▶ Work to be completed
Each of the lines from the one that contains "T14, day: Oct 30 -> Nov 2" to the end of the entries below should be output exactly.

START Entries shown

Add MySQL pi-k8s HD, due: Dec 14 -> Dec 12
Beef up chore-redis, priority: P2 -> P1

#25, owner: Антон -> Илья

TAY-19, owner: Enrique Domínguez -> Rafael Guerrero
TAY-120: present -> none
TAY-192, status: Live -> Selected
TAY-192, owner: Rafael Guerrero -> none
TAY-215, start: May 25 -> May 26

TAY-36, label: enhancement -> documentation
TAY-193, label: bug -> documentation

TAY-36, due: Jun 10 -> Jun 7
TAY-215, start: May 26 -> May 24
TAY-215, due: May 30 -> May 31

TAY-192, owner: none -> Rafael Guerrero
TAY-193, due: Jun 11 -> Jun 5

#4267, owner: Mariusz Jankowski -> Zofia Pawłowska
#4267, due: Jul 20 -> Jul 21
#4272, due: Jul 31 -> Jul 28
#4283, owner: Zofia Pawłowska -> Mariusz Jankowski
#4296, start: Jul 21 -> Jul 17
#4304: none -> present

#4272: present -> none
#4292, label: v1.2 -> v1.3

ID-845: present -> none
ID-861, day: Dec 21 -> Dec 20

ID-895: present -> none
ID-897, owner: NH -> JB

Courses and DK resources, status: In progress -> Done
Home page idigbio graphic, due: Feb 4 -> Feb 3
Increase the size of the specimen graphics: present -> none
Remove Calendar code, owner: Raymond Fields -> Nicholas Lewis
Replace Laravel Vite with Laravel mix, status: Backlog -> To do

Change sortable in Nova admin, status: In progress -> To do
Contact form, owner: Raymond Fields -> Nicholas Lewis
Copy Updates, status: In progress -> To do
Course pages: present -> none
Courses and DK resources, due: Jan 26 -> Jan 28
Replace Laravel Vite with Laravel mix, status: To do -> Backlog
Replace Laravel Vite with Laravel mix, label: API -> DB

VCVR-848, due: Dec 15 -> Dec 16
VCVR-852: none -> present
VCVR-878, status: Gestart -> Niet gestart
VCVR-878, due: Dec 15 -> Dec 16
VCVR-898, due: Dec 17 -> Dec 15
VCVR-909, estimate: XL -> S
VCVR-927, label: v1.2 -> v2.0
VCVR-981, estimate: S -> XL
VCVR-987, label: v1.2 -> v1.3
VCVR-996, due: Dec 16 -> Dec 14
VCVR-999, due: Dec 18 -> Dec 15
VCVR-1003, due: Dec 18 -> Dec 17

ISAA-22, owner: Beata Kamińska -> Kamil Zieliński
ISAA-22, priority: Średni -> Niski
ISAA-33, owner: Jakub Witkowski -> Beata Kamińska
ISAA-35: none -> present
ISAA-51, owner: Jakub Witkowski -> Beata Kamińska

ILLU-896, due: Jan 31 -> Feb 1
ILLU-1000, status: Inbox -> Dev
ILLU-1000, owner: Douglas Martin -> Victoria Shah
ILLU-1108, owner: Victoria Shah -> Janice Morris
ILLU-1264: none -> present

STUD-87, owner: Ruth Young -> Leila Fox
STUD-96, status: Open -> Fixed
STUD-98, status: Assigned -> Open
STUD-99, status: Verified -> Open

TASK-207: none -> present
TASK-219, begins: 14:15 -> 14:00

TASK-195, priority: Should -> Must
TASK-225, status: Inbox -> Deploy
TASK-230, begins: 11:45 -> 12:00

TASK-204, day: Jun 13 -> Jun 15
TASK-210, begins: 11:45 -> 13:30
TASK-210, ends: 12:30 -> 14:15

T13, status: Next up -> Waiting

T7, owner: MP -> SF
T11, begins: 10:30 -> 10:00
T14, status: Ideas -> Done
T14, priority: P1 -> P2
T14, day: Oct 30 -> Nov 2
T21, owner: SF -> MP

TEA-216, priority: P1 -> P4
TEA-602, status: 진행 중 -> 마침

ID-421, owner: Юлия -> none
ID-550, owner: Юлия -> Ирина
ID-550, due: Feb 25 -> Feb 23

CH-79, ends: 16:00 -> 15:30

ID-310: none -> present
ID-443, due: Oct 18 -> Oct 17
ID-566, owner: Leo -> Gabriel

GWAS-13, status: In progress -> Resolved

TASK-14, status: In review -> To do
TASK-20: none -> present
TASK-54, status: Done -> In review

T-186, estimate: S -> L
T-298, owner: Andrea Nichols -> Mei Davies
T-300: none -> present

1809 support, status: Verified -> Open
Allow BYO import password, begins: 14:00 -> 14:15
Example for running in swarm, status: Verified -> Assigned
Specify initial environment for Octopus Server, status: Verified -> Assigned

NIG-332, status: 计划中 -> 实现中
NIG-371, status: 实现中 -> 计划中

END Entries shown

▶ Output below
T14, day: Oct 30 -> Nov 2
T21, owner: SF -> MP

TEA-216, priority: P1 -> P4
TEA-602, status: 진행 중 -> 마침

ID-421, owner: Юлия -> none
ID-550, owner: Юлия -> Ирина
ID-550, due: Feb 25 -> Feb 23

CH-79, ends: 16:00 -> 15:30

ID-310: none -> present
ID-443, due: Oct 18 -> Oct 17
ID-566, owner: Leo -> Gabriel

GWAS-13, status: In progress -> Resolved

TASK-14, status: In review -> To do
TASK-20: none -> present
TASK-54, status: Done -> In review

T-186, estimate: S -> L
T-298, owner: Andrea Nichols -> Mei Davies
T-300: none -> present

1809 support, status: Verified -> Open
Allow BYO import password, begins: 14:00 -> 14:15
Example for running in swarm, status: Verified -> Assigned
Specify initial environment for Octopus Server, status: Verified -> Assigned

NIG-332, status: 计划中 -> 实现中
NIG-371, status: 实现中 -> 计划中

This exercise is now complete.